The proposals would also codify and expand the Weldon Amendment, named for former Rep. Dave Weldon (R-FL), who participated in Pitts’ conscience forum. The Weldon Amendment prohibits states that receive federal family planning funding from discriminating against health-care plans based on whether they cover abortion care. Currently, Congress must pass Weldon every year as an amendment to annual appropriations bills.

Administration Action Provides Impetus

There hadn’t been much public dialogue around conscience protections with the exception of some anti-choice groups that “have really been all over it,” the aide said. The National Right to Life issued an action alert, as did the Susan B. Anthony List, to galvanize support for the Conscience Protection Act.

The relative silence on the issue began to break after the Obama administration took a stand on abortion care in June.

The U.S. Department of Health and Human Services’ Office for Civil Rights rejected anti-choice groups’ “right of conscience” complaint against California’s requirement that insurance plans must cover elective abortions under the definition of “basic health-care services.” Anti-choice groups had argued the California law violates the Weldon Amendment, but the administration found otherwise.

The California decision reinvigorated support for the Conscience Protection Act, the aide said. Ryan’s earlier health-care plan also specifically references the decision.

“We think this is going to be a big issue for us throughout the rest of this Congress,” the aide said.

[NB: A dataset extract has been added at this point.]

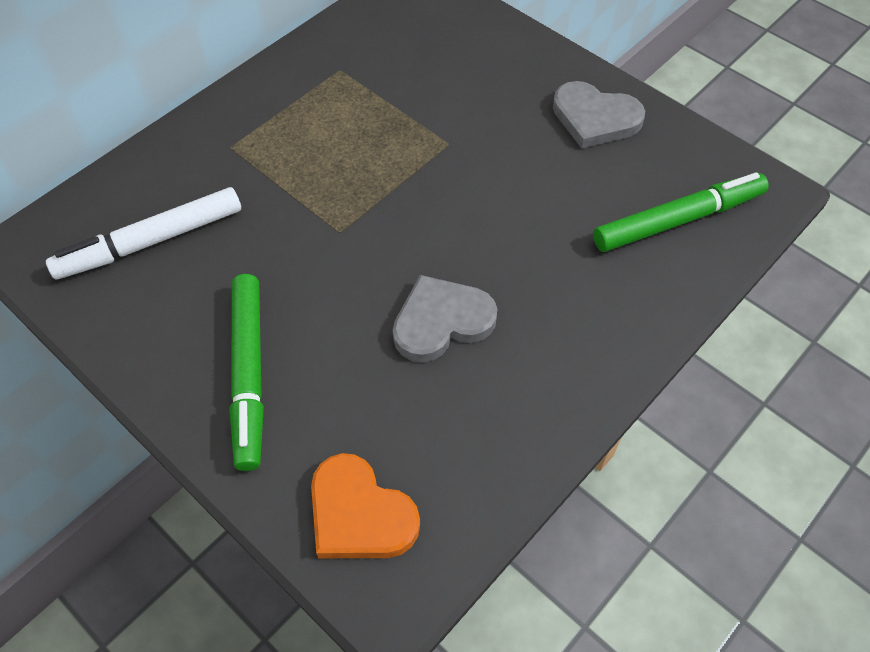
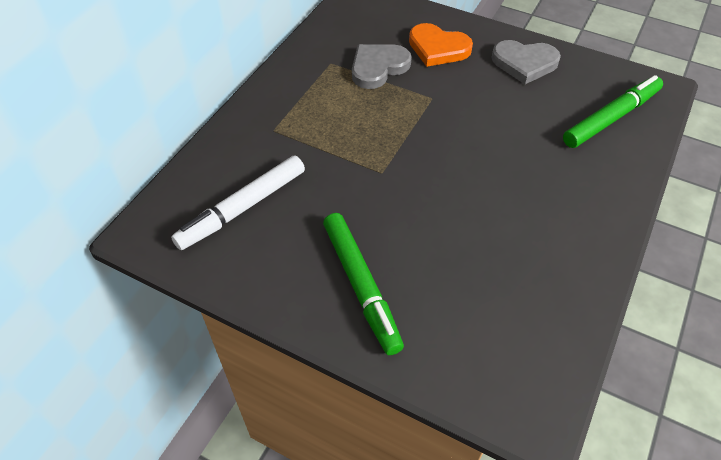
camera: 15 degrees left, 5 degrees down
(359, 514) = (489, 365): orange heart -> orange heart (438, 48)
(441, 321) = (484, 218): grey heart -> grey heart (378, 67)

Aide Outlines Additional Consequences

Beyond creating a private right of action and codifying Weldon, the Conscience Protection Act contains additional consequences for abortion care, the aide said.

The legislation would expand the definition of health-care providers to employers, social service organizations, and any other entity that offers insurance coverage, allowing them to raise objections under Weldon, the aide said. The aide characterized the change as a direct response to the California decision.

The legislation also broadens the list of objectionable services to include facilitating or making arrangements for abortion care, according to the aide.

The Republican-dominated House is likely to pass the Conscience Protection Act. But the aide did not expect it to advance in the Senate, which would all but certainly require a 60-vote threshold for such a controversial measure. More than anything, the aide said, the bill seems to be catering to anti-choice groups and long-time proponents of conscience clauses.

“The House oftentimes will pass these kinds of anti-choice proposals, and then they just go nowhere in the Senate,” the aide said.